Human language is filled with ambiguities that make it incredibly difficult to write software that accurately determines the intended meaning of text or voice data. This fact means programmers must teach natural language-driven applications from scratch for them to be useful, but unfortunately, there are many irregularities which humans take years just to learn and recognize themselves. Homonyms, homophones, sarcasm, idioms can all confuse a computer program if they do not know what’s going on ahead of time because these nuances differ between languages as well as across cultures.
Natural language processing (NLP) is the branch of artificial intelligence that deals with giving computers, or machines, the ability to understand the text and spoken words in much the same way human beings can. It’s a burgeoning field that has helped power Google Translate into its current state-of-the-art incarnation as well as enabled voice interfaces like Siri on mobile devices.

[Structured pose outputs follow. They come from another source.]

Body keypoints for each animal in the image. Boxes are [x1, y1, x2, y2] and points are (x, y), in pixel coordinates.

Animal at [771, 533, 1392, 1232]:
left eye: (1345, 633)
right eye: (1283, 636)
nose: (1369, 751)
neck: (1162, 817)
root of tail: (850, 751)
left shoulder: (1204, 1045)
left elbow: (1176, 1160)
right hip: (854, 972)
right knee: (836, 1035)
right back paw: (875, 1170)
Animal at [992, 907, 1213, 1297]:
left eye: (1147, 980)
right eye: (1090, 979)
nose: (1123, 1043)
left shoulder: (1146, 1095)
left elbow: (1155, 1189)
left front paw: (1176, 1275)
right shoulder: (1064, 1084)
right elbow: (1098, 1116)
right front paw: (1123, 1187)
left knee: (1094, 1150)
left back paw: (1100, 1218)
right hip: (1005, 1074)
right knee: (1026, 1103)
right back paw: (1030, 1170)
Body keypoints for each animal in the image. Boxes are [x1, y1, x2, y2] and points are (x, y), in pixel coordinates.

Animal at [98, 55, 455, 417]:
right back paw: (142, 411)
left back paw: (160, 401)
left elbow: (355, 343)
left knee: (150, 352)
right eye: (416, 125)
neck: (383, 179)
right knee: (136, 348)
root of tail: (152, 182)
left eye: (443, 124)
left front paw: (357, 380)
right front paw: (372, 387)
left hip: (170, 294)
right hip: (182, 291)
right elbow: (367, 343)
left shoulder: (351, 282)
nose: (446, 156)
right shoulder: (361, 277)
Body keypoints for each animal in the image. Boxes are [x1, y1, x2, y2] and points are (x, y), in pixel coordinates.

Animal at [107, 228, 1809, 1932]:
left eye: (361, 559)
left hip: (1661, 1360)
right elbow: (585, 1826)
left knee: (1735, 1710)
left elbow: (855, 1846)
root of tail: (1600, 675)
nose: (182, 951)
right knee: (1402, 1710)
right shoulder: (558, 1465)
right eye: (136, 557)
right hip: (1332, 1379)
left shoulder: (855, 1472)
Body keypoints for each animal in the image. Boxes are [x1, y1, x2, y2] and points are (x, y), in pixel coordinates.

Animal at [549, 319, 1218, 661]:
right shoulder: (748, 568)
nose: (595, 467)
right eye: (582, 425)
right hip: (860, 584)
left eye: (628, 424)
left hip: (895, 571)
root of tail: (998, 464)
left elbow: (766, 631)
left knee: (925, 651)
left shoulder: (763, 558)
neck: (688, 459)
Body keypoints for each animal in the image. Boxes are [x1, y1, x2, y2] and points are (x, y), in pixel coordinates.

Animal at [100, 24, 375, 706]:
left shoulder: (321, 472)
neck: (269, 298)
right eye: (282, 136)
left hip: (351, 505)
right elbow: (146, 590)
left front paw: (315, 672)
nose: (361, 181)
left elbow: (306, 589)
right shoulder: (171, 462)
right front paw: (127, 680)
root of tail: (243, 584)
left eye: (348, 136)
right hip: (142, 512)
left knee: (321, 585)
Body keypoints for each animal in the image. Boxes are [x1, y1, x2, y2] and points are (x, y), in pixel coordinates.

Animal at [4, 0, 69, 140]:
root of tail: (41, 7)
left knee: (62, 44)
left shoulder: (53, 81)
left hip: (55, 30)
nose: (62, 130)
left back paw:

NLP is driving the world with today’s technology. It drives computer programs that translate text from one language to another, responds to spoken commands, and summarizes large volumes of text rapidly—even in real-time. NLP has a variety of applications; it can be found on voice-operated GPS systems, digital assistants, speech-to-text dictation software which are all used by consumers every day. However, there is more: There are also customer service chatbots as well as enterprise solutions such as mission-critical business processes simplifying tasks for businesses – streamlining their operations while increasing employee productivity at the same time!